According to the study, Garg would have been averaging almost four hours of homework a night for only three to four classes when she transferred – a serious change from a maximum of three hours for seven classes.

Another junior, Adriana Neimeyer, transferred from Saint Lawrence High School for the second semester of her freshman year. She also attended seven classes a day.

“The homework amount every night was the same, but at Saint Lawrence it was homework for seven classes versus homework for three or four classes,” she explained, and went on to say that “the school I left was insanely easy compared to Presentation. There was a lot less homework.”

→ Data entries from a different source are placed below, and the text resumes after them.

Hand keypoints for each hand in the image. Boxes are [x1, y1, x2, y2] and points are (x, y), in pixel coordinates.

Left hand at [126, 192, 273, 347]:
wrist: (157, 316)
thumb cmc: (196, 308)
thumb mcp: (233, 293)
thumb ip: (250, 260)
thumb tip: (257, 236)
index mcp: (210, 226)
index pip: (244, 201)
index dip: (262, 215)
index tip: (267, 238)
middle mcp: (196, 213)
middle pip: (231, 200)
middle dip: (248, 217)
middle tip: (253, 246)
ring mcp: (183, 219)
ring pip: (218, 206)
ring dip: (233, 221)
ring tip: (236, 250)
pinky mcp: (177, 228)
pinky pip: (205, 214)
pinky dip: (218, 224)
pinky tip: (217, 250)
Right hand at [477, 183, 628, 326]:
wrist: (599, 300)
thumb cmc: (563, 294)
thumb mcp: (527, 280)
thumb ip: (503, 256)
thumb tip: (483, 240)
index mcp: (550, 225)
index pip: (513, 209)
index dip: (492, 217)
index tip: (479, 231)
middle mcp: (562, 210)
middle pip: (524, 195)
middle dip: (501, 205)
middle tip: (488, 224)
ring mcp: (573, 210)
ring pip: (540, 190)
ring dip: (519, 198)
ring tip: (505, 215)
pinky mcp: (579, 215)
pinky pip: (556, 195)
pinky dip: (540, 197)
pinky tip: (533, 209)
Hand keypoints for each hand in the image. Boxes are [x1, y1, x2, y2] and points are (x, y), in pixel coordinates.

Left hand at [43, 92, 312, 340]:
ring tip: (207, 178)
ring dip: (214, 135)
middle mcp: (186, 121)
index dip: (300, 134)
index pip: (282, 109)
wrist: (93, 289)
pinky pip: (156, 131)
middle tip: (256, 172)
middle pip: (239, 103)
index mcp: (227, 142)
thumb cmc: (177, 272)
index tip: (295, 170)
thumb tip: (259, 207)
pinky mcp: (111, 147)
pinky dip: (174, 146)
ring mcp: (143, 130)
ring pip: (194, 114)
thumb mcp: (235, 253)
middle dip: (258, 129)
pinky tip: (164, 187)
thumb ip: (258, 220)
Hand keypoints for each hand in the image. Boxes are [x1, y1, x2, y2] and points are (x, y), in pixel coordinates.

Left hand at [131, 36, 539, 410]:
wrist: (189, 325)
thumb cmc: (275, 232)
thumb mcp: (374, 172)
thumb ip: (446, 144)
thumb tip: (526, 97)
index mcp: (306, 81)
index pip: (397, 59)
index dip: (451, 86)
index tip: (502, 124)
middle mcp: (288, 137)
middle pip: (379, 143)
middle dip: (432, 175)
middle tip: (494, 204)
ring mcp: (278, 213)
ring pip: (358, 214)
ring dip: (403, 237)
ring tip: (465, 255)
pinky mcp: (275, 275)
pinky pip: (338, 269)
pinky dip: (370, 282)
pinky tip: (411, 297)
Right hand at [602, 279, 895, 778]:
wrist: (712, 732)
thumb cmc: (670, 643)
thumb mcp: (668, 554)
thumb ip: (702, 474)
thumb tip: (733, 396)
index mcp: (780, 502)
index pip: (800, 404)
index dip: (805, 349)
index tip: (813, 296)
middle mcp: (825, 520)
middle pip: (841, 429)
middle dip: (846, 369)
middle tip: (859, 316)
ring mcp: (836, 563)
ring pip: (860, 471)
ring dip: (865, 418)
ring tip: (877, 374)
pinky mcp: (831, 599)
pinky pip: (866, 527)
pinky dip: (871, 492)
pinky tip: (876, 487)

In the context of Presentation’s statistics, Neimeyer would have been averaging a little over three hours of homework a night for just her three or four classes as a freshman. At Saint Lawrence, she would have spent the same amount of time on her assignments – but for seven classes.

Senior Hanna Gratny also transferred to Pres from Leland High School at the beginning of her sophomore year. She provided some of the same feedback as Garg and Neimeyer.

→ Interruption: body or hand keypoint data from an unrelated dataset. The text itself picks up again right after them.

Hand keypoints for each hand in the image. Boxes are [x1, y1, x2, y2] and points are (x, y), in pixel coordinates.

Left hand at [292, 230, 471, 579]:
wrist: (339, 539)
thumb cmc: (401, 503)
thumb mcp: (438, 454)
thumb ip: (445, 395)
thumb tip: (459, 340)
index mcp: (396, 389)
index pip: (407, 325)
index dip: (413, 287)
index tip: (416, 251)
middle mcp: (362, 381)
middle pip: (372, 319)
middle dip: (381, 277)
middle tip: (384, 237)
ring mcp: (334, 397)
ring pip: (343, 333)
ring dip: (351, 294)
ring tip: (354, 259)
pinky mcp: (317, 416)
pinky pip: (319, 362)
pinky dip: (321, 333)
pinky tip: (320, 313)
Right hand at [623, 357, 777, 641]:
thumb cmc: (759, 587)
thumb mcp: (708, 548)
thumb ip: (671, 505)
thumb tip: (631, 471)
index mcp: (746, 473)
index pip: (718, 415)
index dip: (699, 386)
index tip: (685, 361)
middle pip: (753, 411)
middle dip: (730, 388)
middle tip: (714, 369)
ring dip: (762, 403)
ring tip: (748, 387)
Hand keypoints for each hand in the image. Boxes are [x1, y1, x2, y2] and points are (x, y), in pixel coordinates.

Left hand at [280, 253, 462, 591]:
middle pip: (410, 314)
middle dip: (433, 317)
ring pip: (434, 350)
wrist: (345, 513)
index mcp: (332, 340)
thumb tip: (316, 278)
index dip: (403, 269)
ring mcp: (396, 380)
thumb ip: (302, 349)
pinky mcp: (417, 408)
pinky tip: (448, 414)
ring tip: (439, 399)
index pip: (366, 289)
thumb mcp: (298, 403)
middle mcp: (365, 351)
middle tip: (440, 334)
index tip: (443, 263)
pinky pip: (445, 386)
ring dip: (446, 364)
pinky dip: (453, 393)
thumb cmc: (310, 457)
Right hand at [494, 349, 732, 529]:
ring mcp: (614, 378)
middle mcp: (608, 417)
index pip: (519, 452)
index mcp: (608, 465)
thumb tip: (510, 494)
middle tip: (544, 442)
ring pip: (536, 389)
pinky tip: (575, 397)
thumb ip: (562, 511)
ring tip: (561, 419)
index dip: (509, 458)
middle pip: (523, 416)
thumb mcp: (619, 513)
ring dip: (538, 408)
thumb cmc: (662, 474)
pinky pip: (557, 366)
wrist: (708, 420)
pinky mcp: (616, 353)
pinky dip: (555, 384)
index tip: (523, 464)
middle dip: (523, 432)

“Pres is nice because we have block scheduling so we only have three to four classes to do homework for each day, whereas at Leland I had six classes every single day,” she explained in an email. “Even with six classes worth of homework I had a smaller quantity of work at Leland, usually no more than two and a half hours a night.”

However, Gratny also said that she thinks “it’s all very relative and depends on a lot of factors…sophomore year at Pres I had a minimum of four hours a night, but I also took much harder classes than I did freshman year (APUSH, three other honors classes, etc.).”

However, not everyone struggled with adapting to Presentation’s workload.

Nithya Deepak, another Junior, is also a transfer student. She came to Pres from Monta Vista High School at the beginning of her sophomore year.

“I found the homework load around the same in both schools,” she said, going on to point out that both “have an environment where academics are highly valued, and challenging yourself is a must.” Monta Vista has a unique bell system in which their number of classes varies anywhere from seven to three classes a day.

On the whole, though, the amount of homework Pres students have compared to other high schools is undoubtedly higher. But why?

According to the stress survey results, students feel that 33% of the homework teachers assign is busy work. Additionally, less than half of the student body reported that they worked hard on their schoolwork and found it meaningful.

This points to a fault in the system of determining what busy work actually is. If 33% of our homework is in fact busy work, getting rid of it would decrease the time spent on homework overall – probably to more “normal” levels.

But that is not to say that we don’t like our teachers who are assigning this busy work. In fact, on a five-point scale, Pres teachers overall averaged a 4.02 in terms of care and support of their students. Essentially, we love our teachers, but at the same time we complain about how they are killing us with homework.

This may be because of extra credit opportunities, banana bread or the fact that our teachers are overall really nice and understanding people. But the fact remains that students feel like they can have an open dialogue with their teachers, yet they apparently do not use it.

Aside from the failed homework survey in November, students feel as though they have not had the opportunity to express what homework assignments they could do without. However, it seems that they will get a second chance in the near future.

“Moving forward this spring we will be conducting another homework survey with students to gauge where students are with homework,” Mikacich said when asked about Pres’ homework problem. “We value students’ participation in the survey and their honest feedback when completing the survey so the data gathered is meaningful and useful.”